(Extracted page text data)
[Start of section]
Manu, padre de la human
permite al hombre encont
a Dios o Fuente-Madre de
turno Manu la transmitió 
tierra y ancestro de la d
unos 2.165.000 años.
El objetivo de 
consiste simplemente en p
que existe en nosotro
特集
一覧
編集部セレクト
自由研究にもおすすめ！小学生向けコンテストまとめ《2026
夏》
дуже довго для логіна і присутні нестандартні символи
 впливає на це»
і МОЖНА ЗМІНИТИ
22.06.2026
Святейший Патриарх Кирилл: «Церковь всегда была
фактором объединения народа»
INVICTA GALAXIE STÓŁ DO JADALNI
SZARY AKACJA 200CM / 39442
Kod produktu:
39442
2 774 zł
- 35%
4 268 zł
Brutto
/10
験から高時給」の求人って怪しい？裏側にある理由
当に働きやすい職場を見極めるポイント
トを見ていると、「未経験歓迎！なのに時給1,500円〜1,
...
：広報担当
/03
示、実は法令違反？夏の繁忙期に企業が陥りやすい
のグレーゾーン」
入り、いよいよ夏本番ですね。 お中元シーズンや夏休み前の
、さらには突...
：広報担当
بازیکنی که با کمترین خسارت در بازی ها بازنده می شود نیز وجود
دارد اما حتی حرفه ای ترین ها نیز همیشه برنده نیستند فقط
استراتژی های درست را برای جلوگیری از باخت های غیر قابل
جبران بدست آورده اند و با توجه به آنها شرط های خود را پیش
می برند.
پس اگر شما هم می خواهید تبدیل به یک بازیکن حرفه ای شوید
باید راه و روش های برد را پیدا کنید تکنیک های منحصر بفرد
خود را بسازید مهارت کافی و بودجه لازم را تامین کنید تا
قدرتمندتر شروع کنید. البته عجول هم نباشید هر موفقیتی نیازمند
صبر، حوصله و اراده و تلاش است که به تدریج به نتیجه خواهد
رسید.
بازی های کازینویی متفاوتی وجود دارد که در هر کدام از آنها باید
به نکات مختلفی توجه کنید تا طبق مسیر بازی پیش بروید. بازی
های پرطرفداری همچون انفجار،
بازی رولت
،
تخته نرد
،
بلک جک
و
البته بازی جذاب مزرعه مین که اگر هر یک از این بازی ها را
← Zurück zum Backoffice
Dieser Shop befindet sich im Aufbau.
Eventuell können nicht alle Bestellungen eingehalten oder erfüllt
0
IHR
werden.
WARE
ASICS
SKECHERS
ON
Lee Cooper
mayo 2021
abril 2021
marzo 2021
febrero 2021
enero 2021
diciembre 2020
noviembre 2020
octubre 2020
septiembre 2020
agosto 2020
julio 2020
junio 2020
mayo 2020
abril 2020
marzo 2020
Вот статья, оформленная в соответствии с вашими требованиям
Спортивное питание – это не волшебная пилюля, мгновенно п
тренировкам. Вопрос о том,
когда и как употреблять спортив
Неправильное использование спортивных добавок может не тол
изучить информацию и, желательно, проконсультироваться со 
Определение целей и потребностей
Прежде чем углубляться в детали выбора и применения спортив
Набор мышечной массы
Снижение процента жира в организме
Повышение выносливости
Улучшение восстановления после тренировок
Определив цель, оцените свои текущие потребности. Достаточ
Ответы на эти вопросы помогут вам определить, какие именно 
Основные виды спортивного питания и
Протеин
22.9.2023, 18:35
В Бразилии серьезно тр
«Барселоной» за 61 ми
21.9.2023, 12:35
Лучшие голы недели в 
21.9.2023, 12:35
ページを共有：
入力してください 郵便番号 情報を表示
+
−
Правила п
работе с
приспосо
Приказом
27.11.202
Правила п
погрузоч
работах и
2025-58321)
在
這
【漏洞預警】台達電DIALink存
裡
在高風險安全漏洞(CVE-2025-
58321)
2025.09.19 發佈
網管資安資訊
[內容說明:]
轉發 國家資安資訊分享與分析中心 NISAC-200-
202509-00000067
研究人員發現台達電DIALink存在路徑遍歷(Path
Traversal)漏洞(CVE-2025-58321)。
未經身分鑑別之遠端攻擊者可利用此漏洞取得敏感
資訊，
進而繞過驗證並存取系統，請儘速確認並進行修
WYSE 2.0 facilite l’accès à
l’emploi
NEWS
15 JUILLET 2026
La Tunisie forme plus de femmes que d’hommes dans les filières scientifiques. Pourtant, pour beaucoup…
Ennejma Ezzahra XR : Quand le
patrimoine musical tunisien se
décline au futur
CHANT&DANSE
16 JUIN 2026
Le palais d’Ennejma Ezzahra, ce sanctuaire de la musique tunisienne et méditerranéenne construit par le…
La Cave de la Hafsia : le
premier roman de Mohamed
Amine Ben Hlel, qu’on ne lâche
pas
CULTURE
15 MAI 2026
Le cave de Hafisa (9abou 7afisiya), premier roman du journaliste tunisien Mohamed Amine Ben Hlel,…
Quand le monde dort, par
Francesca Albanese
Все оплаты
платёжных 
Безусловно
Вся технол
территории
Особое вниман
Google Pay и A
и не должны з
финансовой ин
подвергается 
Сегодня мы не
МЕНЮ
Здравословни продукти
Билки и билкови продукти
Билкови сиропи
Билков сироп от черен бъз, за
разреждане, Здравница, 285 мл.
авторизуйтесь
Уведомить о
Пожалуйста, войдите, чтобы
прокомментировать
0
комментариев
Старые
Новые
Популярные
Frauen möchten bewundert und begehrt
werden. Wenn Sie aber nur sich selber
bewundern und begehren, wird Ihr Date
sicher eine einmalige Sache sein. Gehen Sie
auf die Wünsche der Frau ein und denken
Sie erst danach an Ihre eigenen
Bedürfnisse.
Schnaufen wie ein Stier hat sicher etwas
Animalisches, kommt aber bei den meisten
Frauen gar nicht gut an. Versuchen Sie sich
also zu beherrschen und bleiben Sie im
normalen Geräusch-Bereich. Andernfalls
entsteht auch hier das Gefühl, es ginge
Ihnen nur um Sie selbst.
[End of section]
**Exercise directions:**
Reproduce every line of the listing above verbatim, from the first line to the last, leaving nothing out and changing nothing.

**Task solution:**
Manu, padre de la human
permite al hombre encont
a Dios o Fuente-Madre de
turno Manu la transmitió 
tierra y ancestro de la d
unos 2.165.000 años.
El objetivo de 
consiste simplemente en p
que existe en nosotro
特集
一覧
編集部セレクト
自由研究にもおすすめ！小学生向けコンテストまとめ《2026
夏》
дуже довго для логіна і присутні нестандартні символи
 впливає на це»
і МОЖНА ЗМІНИТИ
22.06.2026
Святейший Патриарх Кирилл: «Церковь всегда была
фактором объединения народа»
INVICTA GALAXIE STÓŁ DO JADALNI
SZARY AKACJA 200CM / 39442
Kod produktu:
39442
2 774 zł
- 35%
4 268 zł
Brutto
/10
験から高時給」の求人って怪しい？裏側にある理由
当に働きやすい職場を見極めるポイント
トを見ていると、「未経験歓迎！なのに時給1,500円〜1,
...
：広報担当
/03
示、実は法令違反？夏の繁忙期に企業が陥りやすい
のグレーゾーン」
入り、いよいよ夏本番ですね。 お中元シーズンや夏休み前の
、さらには突...
：広報担当
بازیکنی که با کمترین خسارت در بازی ها بازنده می شود نیز وجود
دارد اما حتی حرفه ای ترین ها نیز همیشه برنده نیستند فقط
استراتژی های درست را برای جلوگیری از باخت های غیر قابل
جبران بدست آورده اند و با توجه به آنها شرط های خود را پیش
می برند.
پس اگر شما هم می خواهید تبدیل به یک بازیکن حرفه ای شوید
باید راه و روش های برد را پیدا کنید تکنیک های منحصر بفرد
خود را بسازید مهارت کافی و بودجه لازم را تامین کنید تا
قدرتمندتر شروع کنید. البته عجول هم نباشید هر موفقیتی نیازمند
صبر، حوصله و اراده و تلاش است که به تدریج به نتیجه خواهد
رسید.
بازی های کازینویی متفاوتی وجود دارد که در هر کدام از آنها باید
به نکات مختلفی توجه کنید تا طبق مسیر بازی پیش بروید. بازی
های پرطرفداری همچون انفجار،
بازی رولت
،
تخته نرد
،
بلک جک
و
البته بازی جذاب مزرعه مین که اگر هر یک از این بازی ها را
← Zurück zum Backoffice
Dieser Shop befindet sich im Aufbau.
Eventuell können nicht alle Bestellungen eingehalten oder erfüllt
0
IHR
werden.
WARE
ASICS
SKECHERS
ON
Lee Cooper
mayo 2021
abril 2021
marzo 2021
febrero 2021
enero 2021
diciembre 2020
noviembre 2020
octubre 2020
septiembre 2020
agosto 2020
julio 2020
junio 2020
mayo 2020
abril 2020
marzo 2020
Вот статья, оформленная в соответствии с вашими требованиям
Спортивное питание – это не волшебная пилюля, мгновенно п
тренировкам. Вопрос о том,
когда и как употреблять спортив
Неправильное использование спортивных добавок может не тол
изучить информацию и, желательно, проконсультироваться со 
Определение целей и потребностей
Прежде чем углубляться в детали выбора и применения спортив
Набор мышечной массы
Снижение процента жира в организме
Повышение выносливости
Улучшение восстановления после тренировок
Определив цель, оцените свои текущие потребности. Достаточ
Ответы на эти вопросы помогут вам определить, какие именно 
Основные виды спортивного питания и
Протеин
22.9.2023, 18:35
В Бразилии серьезно тр
«Барселоной» за 61 ми
21.9.2023, 12:35
Лучшие голы недели в 
21.9.2023, 12:35
ページを共有：
入力してください 郵便番号 情報を表示
+
−
Правила п
работе с
приспосо
Приказом
27.11.202
Правила п
погрузоч
работах и
2025-58321)
在
這
【漏洞預警】台達電DIALink存
裡
在高風險安全漏洞(CVE-2025-
58321)
2025.09.19 發佈
網管資安資訊
[內容說明:]
轉發 國家資安資訊分享與分析中心 NISAC-200-
202509-00000067
研究人員發現台達電DIALink存在路徑遍歷(Path
Traversal)漏洞(CVE-2025-58321)。
未經身分鑑別之遠端攻擊者可利用此漏洞取得敏感
資訊，
進而繞過驗證並存取系統，請儘速確認並進行修
WYSE 2.0 facilite l’accès à
l’emploi
NEWS
15 JUILLET 2026
La Tunisie forme plus de femmes que d’hommes dans les filières scientifiques. Pourtant, pour beaucoup…
Ennejma Ezzahra XR : Quand le
patrimoine musical tunisien se
décline au futur
CHANT&DANSE
16 JUIN 2026
Le palais d’Ennejma Ezzahra, ce sanctuaire de la musique tunisienne et méditerranéenne construit par le…
La Cave de la Hafsia : le
premier roman de Mohamed
Amine Ben Hlel, qu’on ne lâche
pas
CULTURE
15 MAI 2026
Le cave de Hafisa (9abou 7afisiya), premier roman du journaliste tunisien Mohamed Amine Ben Hlel,…
Quand le monde dort, par
Francesca Albanese
Все оплаты
платёжных 
Безусловно
Вся технол
территории
Особое вниман
Google Pay и A
и не должны з
финансовой ин
подвергается 
Сегодня мы не
МЕНЮ
Здравословни продукти
Билки и билкови продукти
Билкови сиропи
Билков сироп от черен бъз, за
разреждане, Здравница, 285 мл.
авторизуйтесь
Уведомить о
Пожалуйста, войдите, чтобы
прокомментировать
0
комментариев
Старые
Новые
Популярные
Frauen möchten bewundert und begehrt
werden. Wenn Sie aber nur sich selber
bewundern und begehren, wird Ihr Date
sicher eine einmalige Sache sein. Gehen Sie
auf die Wünsche der Frau ein und denken
Sie erst danach an Ihre eigenen
Bedürfnisse.
Schnaufen wie ein Stier hat sicher etwas
Animalisches, kommt aber bei den meisten
Frauen gar nicht gut an. Versuchen Sie sich
also zu beherrschen und bleiben Sie im
normalen Geräusch-Bereich. Andernfalls
entsteht auch hier das Gefühl, es ginge
Ihnen nur um Sie selbst.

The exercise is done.